Anyone in the rocky mountains willing to let me couch surf for a week this season????


----------



## poutanen (Dec 22, 2011)

Hi welcome to the forum! You're welcome to stay at my place and steal my stuff, do my wife, and trash the kitchen... >

You *might* want to get to know people a little before asking to stay with them.


----------



## mojo maestro (Jan 6, 2009)

Hell yes...........my basement has all kinds of room............and one of the largest collections of dildos mankind has ever seen..............


----------



## jae (Nov 27, 2015)

poutanen said:


> Hi welcome to the forum!
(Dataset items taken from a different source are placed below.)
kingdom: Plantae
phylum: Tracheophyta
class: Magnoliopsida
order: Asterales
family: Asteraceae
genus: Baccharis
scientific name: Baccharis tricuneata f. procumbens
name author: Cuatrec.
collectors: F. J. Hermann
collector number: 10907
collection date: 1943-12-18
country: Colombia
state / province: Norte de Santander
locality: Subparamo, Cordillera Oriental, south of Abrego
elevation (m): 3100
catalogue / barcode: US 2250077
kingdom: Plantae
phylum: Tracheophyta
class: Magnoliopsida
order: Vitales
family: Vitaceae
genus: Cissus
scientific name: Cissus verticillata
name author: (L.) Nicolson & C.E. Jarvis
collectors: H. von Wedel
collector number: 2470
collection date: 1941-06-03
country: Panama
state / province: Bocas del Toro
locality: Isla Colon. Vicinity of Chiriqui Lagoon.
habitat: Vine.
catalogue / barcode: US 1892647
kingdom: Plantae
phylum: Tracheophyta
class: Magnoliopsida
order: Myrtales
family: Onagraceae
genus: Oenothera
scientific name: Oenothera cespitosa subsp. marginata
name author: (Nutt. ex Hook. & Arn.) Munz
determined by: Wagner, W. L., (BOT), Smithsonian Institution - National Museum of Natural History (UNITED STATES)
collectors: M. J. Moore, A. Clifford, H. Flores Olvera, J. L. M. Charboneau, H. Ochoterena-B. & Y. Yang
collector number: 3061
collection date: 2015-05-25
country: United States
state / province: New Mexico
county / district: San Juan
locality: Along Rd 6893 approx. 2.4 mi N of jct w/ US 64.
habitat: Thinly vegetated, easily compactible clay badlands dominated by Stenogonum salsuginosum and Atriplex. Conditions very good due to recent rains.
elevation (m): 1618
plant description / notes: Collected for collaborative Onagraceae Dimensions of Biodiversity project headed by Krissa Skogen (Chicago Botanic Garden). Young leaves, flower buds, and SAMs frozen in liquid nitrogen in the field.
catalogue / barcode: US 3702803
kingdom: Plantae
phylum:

You're welcome to stay at my place and steal my stuff, do my wife, and trash the kitchen... >


sounds like a good deal.


----------



## snowklinger (Aug 30, 2011)

*positions available*

my current prisoner is almost wore out


----------



## Argo (Feb 25, 2010)

You mean his rectum is almost worn-out?


----------



## BeastoftheEast (Nov 1, 2016)

snowklinger said:


> my current prisoner is almost wore out


I don't wanna take anyone's job but I would give him a "break" for a week. What's his daily schedule look like these days?


----------



## snowangel99 (Mar 11, 2016)

Omg why do I come here?

Sent from my SM-N910W8 using Tapatalk


----------



## chomps1211 (Mar 30, 2011)

snowangel99 said:


> Omg why do I come here?
> 
> Sent from my SM-N910W8 using Tapatalk


----------



## snowangel99 (Mar 11, 2016)

I plead the 5th 0


----------



## faridk89 (Nov 2, 2011)

There are a few caves I can recommend


----------